• Exercise instructions: Could you copy out every line of the data where the word "liên" occurs?

• Data provided:

___

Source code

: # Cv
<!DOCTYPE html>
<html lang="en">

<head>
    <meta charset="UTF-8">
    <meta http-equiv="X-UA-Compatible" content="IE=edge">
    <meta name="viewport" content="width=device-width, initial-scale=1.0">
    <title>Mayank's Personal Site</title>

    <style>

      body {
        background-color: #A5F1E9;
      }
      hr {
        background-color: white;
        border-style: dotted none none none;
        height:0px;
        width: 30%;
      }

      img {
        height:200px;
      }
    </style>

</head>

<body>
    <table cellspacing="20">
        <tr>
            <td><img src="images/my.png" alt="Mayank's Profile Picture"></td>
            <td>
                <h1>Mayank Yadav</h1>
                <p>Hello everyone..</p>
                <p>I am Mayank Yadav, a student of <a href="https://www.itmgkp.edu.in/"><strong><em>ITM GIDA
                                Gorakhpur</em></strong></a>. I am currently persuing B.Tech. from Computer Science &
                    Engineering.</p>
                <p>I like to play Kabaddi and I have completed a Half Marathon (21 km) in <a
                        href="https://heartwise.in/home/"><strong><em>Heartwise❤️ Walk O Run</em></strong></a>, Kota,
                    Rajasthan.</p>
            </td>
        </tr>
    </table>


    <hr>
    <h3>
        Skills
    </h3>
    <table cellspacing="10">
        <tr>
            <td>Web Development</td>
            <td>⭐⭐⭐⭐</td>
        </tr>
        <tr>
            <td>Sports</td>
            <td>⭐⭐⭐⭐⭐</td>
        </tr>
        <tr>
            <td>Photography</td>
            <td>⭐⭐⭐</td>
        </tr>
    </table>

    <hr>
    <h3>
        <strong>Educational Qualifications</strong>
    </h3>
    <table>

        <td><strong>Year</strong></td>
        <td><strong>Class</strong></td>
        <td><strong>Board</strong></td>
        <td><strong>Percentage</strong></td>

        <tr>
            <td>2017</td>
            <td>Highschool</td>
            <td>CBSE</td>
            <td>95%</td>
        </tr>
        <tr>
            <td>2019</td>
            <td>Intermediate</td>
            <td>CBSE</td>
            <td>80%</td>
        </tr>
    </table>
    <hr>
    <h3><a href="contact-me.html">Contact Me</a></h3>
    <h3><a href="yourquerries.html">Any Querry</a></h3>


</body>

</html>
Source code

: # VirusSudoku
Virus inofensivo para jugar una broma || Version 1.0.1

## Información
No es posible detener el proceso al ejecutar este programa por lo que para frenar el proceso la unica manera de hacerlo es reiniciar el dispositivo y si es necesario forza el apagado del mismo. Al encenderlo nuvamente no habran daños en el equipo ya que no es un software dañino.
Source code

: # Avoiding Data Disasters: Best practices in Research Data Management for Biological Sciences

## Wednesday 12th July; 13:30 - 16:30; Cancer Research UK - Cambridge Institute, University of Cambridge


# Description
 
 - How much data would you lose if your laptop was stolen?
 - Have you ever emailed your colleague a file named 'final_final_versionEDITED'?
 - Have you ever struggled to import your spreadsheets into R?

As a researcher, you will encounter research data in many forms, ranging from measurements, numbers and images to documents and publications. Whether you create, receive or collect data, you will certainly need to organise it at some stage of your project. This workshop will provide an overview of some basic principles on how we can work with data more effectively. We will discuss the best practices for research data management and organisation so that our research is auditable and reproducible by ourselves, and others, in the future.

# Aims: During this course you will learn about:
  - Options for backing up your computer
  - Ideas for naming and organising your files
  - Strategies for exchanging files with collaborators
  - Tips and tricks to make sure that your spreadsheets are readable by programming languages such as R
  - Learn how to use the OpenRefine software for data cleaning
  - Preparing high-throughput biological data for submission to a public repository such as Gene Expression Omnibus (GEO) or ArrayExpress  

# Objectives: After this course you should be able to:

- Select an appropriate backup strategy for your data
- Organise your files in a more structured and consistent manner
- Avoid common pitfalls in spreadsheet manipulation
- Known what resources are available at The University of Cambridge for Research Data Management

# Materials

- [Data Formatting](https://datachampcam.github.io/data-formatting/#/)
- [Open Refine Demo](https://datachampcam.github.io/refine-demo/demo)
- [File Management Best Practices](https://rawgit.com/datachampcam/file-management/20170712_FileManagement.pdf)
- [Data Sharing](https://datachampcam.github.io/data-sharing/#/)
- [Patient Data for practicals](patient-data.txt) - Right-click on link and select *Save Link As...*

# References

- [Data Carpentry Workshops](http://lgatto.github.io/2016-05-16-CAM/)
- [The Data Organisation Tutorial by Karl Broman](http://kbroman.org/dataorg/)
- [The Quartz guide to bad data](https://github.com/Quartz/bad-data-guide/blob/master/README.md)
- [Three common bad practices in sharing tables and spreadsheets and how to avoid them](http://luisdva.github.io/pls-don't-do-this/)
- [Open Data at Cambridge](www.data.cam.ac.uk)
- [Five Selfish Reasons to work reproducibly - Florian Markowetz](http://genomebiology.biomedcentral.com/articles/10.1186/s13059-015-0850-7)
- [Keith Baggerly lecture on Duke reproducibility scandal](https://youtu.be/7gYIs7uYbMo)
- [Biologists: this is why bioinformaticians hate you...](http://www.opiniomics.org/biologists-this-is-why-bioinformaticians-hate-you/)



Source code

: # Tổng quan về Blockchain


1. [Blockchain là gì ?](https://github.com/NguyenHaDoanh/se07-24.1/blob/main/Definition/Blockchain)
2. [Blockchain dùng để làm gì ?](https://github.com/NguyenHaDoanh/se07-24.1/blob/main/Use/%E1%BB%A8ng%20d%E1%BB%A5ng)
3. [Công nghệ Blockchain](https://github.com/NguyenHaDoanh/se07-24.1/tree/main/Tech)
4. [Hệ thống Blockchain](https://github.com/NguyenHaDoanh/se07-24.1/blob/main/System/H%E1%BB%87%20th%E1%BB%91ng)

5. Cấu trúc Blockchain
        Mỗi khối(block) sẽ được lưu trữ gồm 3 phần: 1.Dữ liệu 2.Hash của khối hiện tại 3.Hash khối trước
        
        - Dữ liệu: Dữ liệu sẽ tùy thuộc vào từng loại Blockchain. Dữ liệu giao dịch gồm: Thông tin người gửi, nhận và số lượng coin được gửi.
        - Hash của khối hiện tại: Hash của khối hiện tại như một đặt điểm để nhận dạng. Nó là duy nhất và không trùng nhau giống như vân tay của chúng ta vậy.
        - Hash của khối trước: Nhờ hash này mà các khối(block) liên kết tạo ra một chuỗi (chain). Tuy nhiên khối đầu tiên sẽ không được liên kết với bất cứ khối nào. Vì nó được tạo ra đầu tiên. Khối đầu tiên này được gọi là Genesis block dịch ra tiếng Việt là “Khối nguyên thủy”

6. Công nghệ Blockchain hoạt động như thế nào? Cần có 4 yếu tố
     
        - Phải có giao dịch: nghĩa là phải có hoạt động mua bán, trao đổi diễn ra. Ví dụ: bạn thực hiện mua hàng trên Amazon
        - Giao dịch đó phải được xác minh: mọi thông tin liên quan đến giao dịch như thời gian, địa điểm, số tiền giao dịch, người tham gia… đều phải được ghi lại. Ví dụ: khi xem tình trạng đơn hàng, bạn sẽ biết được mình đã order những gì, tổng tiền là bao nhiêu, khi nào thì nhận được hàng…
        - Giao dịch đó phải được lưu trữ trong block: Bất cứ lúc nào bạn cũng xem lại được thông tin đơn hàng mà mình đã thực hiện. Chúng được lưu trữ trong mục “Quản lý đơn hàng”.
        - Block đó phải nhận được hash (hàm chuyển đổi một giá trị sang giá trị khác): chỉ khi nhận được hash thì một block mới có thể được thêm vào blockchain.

___

• Exercise response:
        - Hash của khối trước: Nhờ hash này mà các khối(block) liên kết tạo ra một chuỗi (chain). Tuy nhiên khối đầu tiên sẽ không được liên kết với bất cứ khối nào. Vì nó được tạo ra đầu tiên. Khối đầu tiên này được gọi là Genesis block dịch ra tiếng Việt là “Khối nguyên thủy”
        - Giao dịch đó phải được xác minh: mọi thông tin liên quan đến giao dịch như thời gian, địa điểm, số tiền giao dịch, người tham gia… đều phải được ghi lại. Ví dụ: khi xem tình trạng đơn hàng, bạn sẽ biết được mình đã order những gì, tổng tiền là bao nhiêu, khi nào thì nhận được hàng…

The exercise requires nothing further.